Photo: Ngoc Thang
The central bank pressed forward with its plan to keep the dong depreciation less than 2 percent for the whole of 2015, a deputy governor said Tuesday.
The State Bank of Vietnam "is ready to sell foreign currency for intervention to keep the exchange rate stable within the band committed at the start of the year", Deputy Governor Nguyen Thi Hong said at a press conference.
Although further dong devaluation will benefit exporters, it would badly affect producers who rely on imported raw materials, she said.

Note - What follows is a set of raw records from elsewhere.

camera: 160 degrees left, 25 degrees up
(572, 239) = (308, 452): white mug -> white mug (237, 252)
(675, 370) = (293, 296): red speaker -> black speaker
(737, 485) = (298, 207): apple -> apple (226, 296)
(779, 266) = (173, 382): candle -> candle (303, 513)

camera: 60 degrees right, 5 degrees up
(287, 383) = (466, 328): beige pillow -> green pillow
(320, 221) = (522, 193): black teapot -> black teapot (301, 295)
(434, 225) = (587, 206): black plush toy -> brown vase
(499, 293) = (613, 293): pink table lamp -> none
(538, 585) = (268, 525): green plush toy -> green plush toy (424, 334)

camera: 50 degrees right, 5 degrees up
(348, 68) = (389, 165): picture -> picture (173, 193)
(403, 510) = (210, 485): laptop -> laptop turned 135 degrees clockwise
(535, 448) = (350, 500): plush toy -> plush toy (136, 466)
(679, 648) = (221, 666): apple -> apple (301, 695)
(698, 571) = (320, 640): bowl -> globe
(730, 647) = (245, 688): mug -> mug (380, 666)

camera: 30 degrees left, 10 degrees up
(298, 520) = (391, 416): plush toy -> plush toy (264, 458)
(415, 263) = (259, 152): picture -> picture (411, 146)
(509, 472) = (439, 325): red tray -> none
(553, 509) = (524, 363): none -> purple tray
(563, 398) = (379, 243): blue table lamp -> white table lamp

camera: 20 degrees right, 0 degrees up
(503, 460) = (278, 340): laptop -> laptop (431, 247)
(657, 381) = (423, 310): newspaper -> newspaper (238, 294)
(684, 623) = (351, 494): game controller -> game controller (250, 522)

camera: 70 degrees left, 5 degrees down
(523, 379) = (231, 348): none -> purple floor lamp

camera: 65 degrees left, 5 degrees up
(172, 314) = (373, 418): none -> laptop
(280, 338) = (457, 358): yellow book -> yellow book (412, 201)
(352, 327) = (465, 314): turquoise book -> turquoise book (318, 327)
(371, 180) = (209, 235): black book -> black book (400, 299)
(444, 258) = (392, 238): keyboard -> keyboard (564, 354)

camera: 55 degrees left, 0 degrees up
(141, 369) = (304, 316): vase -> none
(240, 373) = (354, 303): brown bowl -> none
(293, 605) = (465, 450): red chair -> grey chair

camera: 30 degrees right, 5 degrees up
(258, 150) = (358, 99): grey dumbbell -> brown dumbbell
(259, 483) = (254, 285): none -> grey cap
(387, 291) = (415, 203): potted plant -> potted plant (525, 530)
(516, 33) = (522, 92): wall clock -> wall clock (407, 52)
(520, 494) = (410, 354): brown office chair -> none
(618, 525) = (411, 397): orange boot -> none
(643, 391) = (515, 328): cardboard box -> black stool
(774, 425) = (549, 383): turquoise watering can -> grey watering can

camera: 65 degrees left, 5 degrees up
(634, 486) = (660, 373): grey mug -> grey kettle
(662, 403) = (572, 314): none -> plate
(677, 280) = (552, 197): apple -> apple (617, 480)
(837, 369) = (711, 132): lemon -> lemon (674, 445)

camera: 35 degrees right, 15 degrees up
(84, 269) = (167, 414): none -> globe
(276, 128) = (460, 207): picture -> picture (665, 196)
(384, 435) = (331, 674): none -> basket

The textile industry, for instance, import 82.5 percent of raw materials, the wood industry, 70 percent and leather and footwear industry, up to 60 percent, according to Hong
A cheaper dong would also increase the country’s public debt, which is approaching the limit set at 65 percent of gross domestic product (GDP), she said.
The central bank, therefore, will continue keeping a close watch on foreign and domestic markets and intervene when necessary to stabilize the exchange rate, Hong said.
SBV on May 7 devalued the dong by 1 percent, setting its reference rate at 21,673 dong a dollar, in an effort to reduce the country's trade deficit, which may reach $3 billion in the first five months.
The dong fell further to 21,860 per dollar on Vietnam's interbank market on Tuesday, down 0.98 percent from 21,645 dong/dollar on May 7.
In January, SBV cut the rate by 1 percent to help stabilize the foreign exchange market.